Run experiment purely linearly instead with DAG (--no-dag)

To disable the DAG-based execution of an experiment, specify -no-dag. When running an experiment normally (in DAG mode), there is an experiment pre-mapping step that steps through your entire experiment and executes only the decorator portion of each stage, in order to map out what artifacts are inputs/outputs, which ones are already cached, and what stages actually need to execute in order to produce any final leaf artifacts. In some cases either with weird stage setups, or non-stage functions that take a long time to run or have side-effects, use --no-dag to eliminate this pre-mapping step and simply execute all the stages linearly (short-circuiting only based on cache status rather than map status.)

Note that progress bars from --progress won’t work in --no-dag mode.

Suppress console log output (--quiet)

Make the output a little less busy and don’t include logging messages. Note that this will still render the progress bars, unless you also specify --no-dag.

Suppress terminal colors in case of unrecognized non-support (--no-color)

Not all terminals support color well, and the output is full of fun colors from Rich. Suppress them with this flag.

Suppress rich formatting of logging (--plain)

Turn off using Rich logging formatter. The logs output to the terminal will look exactly as they’re written into the log files.

Suppress all file output (--dry)

Runs the experiment without outputting or altering any files, including logs, experiment store, parameter registry, and cached data.

Suppress writing to cache (--dry-cache)

Allows reading from the cache but will not write any cache files. This is useful in combination with a non-default cache directory if reading somebody else’s cached run. See Caching controls.

Include errors in log files (--log-errors)

Specifying this will record any errors and stack traces in the output log files by redirectring STDERR. Note that some libraries use STDERR for non-error messages, such as TQDM’s progress bars. (In some cases this may output a lot of extra lines into the log.)

Custom cache name prefix (-n, --name)

Give the cached values an explicit prefix as opposed to the experiment name.

Example:

experiment some_experiment_name -p my_params --name final_run

The above will output cache filenames starting in final_run_[ARGHASH]... rather than some_experiment_name_[ARGHASH]. This can be useful for tracking specific runs without using --full-store.

Experiment run notes (--notes)

Include notes in the run report for an experiment run.

Example:

experiment some_experiment_name -p my_params --notes "A simple test run."

Alternatively use a system text editor to enter notes:

experiment some_experiment_name -p my_params --notes

See Experiment run notes.

Export experiment in docker container (--docker)

After the experiment completes, build a docker image with a complete copy of the current codebase, all data from the experiment run, and the output notebook. Assuming the default dockerfile that is created when running curifactory init, the resulting image, when run, hosts a file server with the data cache as well as the run notebook.

Note that a wheel of Curifactory will need to be built, placed in the docker folder and referenced in the dockerfile in order for the notebook to run correctly. (This will be addressed in a later version.)

Export experiment explorer as a jupyter notebook (--notebook)

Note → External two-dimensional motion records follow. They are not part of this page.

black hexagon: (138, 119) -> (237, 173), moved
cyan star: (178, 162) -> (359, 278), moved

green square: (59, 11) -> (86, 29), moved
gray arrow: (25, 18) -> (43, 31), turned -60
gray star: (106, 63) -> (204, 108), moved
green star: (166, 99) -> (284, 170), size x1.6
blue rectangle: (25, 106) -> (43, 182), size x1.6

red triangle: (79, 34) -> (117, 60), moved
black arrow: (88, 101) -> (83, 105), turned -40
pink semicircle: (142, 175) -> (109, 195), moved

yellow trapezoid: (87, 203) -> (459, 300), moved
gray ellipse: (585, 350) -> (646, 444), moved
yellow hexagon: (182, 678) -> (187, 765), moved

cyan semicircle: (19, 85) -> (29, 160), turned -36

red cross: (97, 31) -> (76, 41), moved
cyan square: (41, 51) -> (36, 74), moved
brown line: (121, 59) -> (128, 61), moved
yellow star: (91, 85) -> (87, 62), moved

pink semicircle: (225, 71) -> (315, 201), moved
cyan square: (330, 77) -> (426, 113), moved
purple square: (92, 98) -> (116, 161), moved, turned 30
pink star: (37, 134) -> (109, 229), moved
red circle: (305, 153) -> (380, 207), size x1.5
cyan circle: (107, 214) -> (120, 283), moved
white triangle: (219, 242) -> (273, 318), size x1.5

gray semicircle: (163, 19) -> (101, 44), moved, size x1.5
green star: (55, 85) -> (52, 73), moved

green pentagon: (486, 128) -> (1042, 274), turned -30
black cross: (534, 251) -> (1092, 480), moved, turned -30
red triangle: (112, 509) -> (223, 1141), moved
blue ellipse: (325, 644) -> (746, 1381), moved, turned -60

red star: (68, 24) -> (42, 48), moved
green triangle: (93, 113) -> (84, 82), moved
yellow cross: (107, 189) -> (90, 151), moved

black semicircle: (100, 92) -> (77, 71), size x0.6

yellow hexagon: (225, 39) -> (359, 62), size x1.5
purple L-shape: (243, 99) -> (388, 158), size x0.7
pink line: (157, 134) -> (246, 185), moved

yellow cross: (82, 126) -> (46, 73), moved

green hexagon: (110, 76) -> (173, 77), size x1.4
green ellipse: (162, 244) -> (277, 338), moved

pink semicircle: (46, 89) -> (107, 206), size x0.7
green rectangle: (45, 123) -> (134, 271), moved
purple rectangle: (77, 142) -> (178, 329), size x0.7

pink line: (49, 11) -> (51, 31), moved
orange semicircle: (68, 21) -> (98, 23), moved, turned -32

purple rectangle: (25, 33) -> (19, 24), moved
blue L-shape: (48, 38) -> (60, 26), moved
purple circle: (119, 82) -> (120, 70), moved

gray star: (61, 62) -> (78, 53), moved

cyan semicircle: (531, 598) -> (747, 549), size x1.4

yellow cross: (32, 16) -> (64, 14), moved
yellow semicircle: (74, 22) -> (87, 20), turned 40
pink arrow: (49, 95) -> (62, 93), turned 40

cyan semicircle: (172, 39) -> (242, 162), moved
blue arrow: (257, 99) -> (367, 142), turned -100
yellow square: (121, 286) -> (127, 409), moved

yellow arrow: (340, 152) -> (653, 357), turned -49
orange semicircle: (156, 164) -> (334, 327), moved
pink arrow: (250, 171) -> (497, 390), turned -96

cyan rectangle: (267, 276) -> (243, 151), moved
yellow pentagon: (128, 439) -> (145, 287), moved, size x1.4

After the experiment completes, write a jupyter notebook with information about the run and basic template code to load and explore the cached data.

_images/example_notebook.png

An example output notebook generated after running the experiment.

This works by writing the code to re-run the experiment with the same parameters and experiment name, meaning all relevant data should already be cached. This results in a set of records in memory that should mirror the previous run, allowing live exploration of the states.

Note that this requires an environment with ipynb-py-convert accessible from the command line, which should come with any jupyter installation.

Serve HTML reports on a specified port and host (--port, --host)

These flags only applies to the experiment reports command, specifying which port to serve the HTML reports on and what addresses to accept connectiosn from. See Hosting HTML reports.